The U.S. government makes a much more dire prediction, saying two million people could die and a third of the population would become infected. It predicts up to 40 percent of the work force will be absent due to sickness or fear.

On Monday, U.S. health officials urged state and local governments to hold summits as soon as possible to plan for a possible pandemic.

State and local health officials have complained that the federal U.S. flu plan provides good guidance on vaccines and drugs but does little to address the more immediate problem of what already stretched hospitals will do if a third of the population gets sick at once.

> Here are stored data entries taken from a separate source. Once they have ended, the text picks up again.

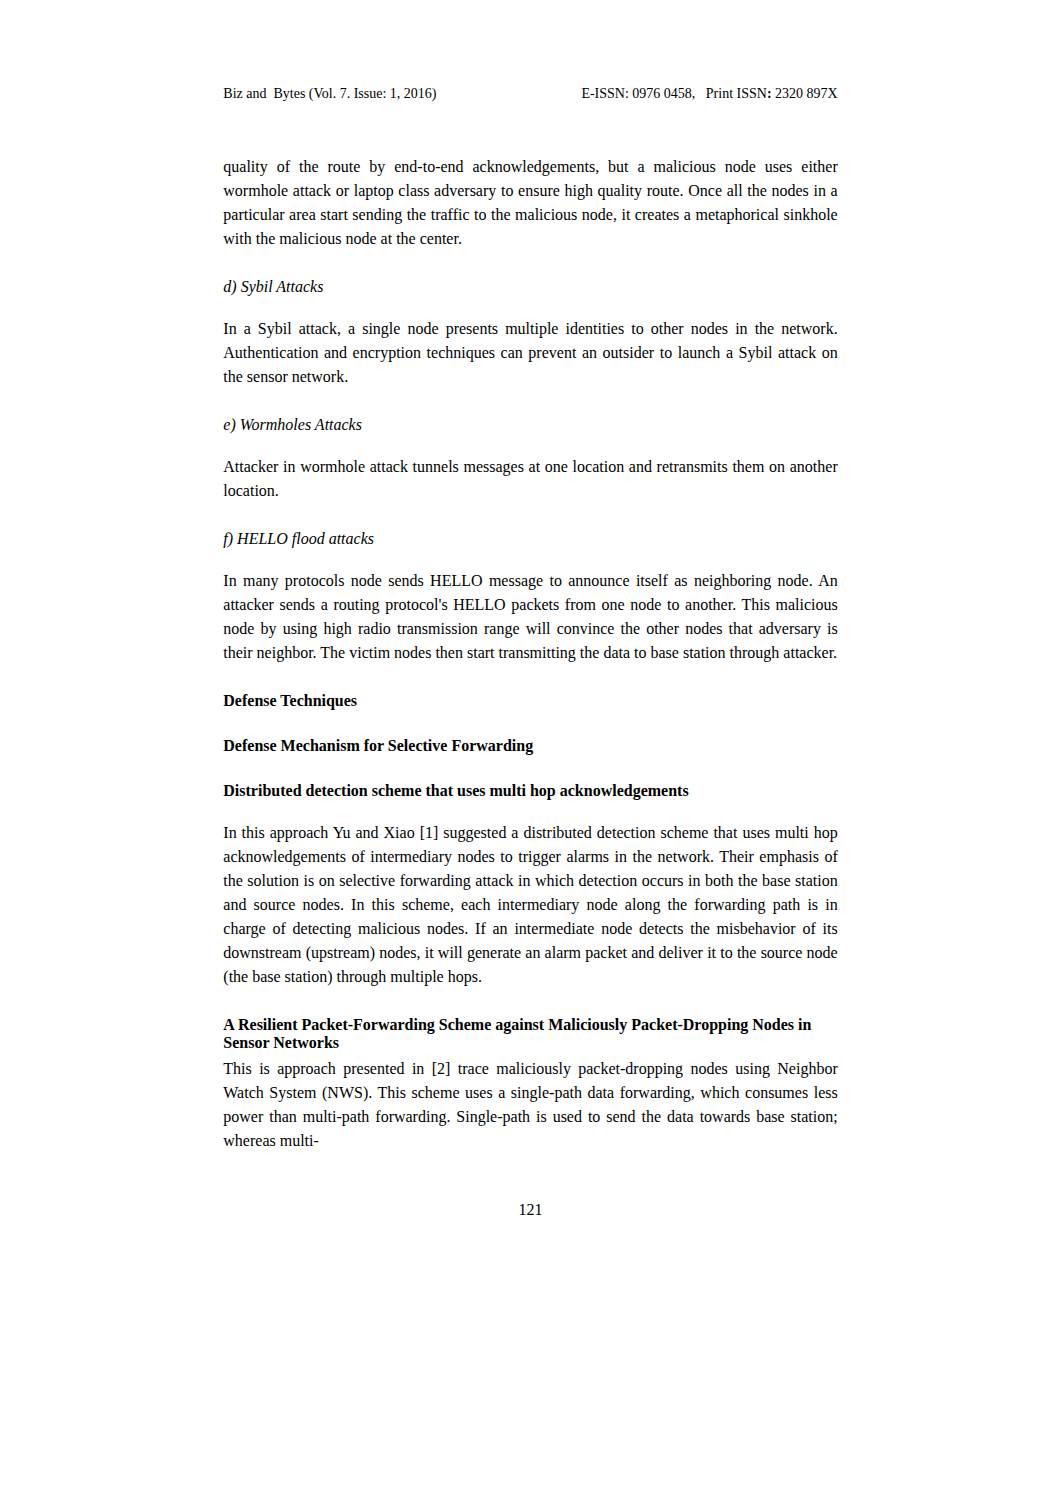Biz and Bytes (Vol. 7. Issue: 1, 2016)
E-ISSN: 0976 0458, Print ISSN: 2320 897X
quality of the route by end-to-end acknowledgements, but a malicious node uses either wormhole attack or laptop class adversary to ensure high quality route. Once all the nodes in a particular area start sending the traffic to the malicious node, it creates a metaphorical sinkhole with the malicious node at the center.
d) Sybil Attacks
In a Sybil attack, a single node presents multiple identities to other nodes in the network. Authentication and encryption techniques can prevent an outsider to launch a Sybil attack on the sensor network.
e) Wormholes Attacks
Attacker in wormhole attack tunnels messages at one location and retransmits them on another location.
f) HELLO flood attacks
In many protocols node sends HELLO message to announce itself as neighboring node. An attacker sends a routing protocol's HELLO packets from one node to another. This malicious node by using high radio transmission range will convince the other nodes that adversary is their neighbor. The victim nodes then start transmitting the data to base station through attacker.
Defense Techniques
Defense Mechanism for Selective Forwarding
Distributed detection scheme that uses multi hop acknowledgements
In this approach Yu and Xiao [1] suggested a distributed detection scheme that uses multi hop acknowledgements of intermediary nodes to trigger alarms in the network. Their emphasis of the solution is on selective forwarding attack in which detection occurs in both the base station and source nodes. In this scheme, each intermediary node along the forwarding path is in charge of detecting malicious nodes. If an intermediate node detects the misbehavior of its downstream (upstream) nodes, it will generate an alarm packet and deliver it to the source node (the base station) through multiple hops.
A Resilient Packet-Forwarding Scheme against Maliciously Packet-Dropping Nodes in Sensor Networks
This is approach presented in [2] trace maliciously packet-dropping nodes using Neighbor Watch System (NWS). This scheme uses a single-path data forwarding, which consumes less power than multi-path forwarding. Single-path is used to send the data towards base station; whereas multi-
121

“Hospitals in over 40 percent of states do not have sufficient backup supplies of medical equipment to meet surge capacity needs during a pandemic flu or other major infectious disease outbreak,” the Trust report reads.

“Over one-quarter of states do not have sufficient bioterrorism laboratory response capabilities,” it adds.

“Hospitals in only two states have sufficient plans, incentives, or provisions to encourage health-care workers to continue to come to work during a major infectious disease outbreak.”

The Trust report said the effects of Hurricane Katrina, which devastated Gulf of Mexico states in August and September, showed the poor level of U.S. preparation.

“The response to Hurricane Katrina was a sharp indictment of America’s emergency response capabilities,” said Lowell Weicker, president of the Trust’s board and a former senator and governor of Connecticut, in a statement.

“This report provides further evidence of the major gap between response 'plans' and 'realities.' We need to get real in our planning for health emergencies.”